The Daily Beast has previously revealed the the queen is using a wheelchair at home, something the palace has not been willing to confirm, and there is a sense that the queen does not want to become a “wheelchair monarch.” Some might say that only increases the pressure on her to step down.
Duncan Larcombe, former royal editor at The Sun, told The Daily Beast: “My understanding is that there is nothing catastrophically wrong, she just is 96, and I suspect, for all the palace’s denials, that Charles will actually be officially installed in some kind of regency capacity within a year.
“Tuesday changed everything. The queen really has no option if she is continually unable to perform her role as head of state. It’s one thing not being able to go to an engagement in Glasgow for a climate summit, but if she is now apparently incapable of doing standard, core jobs as head of state, then I think they will have to remove her, by consent of course.”

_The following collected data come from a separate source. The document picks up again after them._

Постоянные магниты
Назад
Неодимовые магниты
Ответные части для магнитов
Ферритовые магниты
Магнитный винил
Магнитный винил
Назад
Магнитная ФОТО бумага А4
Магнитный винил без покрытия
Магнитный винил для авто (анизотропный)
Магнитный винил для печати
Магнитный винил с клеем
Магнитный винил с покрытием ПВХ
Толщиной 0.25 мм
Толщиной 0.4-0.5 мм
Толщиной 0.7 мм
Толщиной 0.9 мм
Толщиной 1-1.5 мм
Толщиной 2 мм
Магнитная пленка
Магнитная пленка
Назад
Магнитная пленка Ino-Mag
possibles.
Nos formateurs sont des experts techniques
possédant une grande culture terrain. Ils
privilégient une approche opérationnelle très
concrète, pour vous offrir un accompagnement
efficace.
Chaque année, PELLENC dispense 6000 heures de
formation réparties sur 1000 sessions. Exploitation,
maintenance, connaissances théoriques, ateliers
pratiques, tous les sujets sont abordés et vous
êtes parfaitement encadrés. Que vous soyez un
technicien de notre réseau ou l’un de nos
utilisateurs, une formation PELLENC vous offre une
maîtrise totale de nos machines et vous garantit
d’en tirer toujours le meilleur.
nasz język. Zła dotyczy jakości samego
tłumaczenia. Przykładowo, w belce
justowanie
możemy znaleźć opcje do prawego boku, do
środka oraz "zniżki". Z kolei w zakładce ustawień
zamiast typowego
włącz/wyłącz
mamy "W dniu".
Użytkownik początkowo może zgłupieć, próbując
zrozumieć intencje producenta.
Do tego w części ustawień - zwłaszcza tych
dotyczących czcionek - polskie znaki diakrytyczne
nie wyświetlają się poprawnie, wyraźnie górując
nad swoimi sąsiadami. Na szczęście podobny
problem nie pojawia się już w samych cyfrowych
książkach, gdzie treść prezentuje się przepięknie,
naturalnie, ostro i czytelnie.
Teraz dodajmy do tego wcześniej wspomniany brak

Larcombe said the palace was using the word “mobility” to avoid using the word “infirmity” which, you might trigger the Regency Act. “But in the end, if the CEO can’t ever go into the office, they can’t do any of the actual in-person work, he told The Daily Beast. “In her case that’s the investitures, the trooping of the color, the garden parties and opening Parliament. There is no coming back from today and they all know it.
“The use of the Regency Act was very deliberate. I am sure at Buckingham Palace and Clarence House they are all very happy with how it went today. He didn’t fluff his lines, he was well received. It is all going to make the Jubilee hugely poignant, as I think by then it will have dawned on us all that this will be the last time we will ever see her. The countdown has begun.”
The palace said it had “nothing to add” to Monday’s statement, which said: “The queen continues to experience episodic mobility problems, and in consultation with her doctors has reluctantly decided that she will not attend the State Opening of Parliament tomorrow. At Her Majesty’s request, and with the agreement of the relevant authorities, The Prince of Wales will read the queen’s speech on Her Majesty’s behalf, with The Duke of Cambridge also in attendance.”
A source at the palace said, however, that the queen had “a busy diary this week with a call with Australia…a planned Privy Council and PM audience (virtual and by phone) on Wednesday and is expected to undertake some private engagements later in the week.”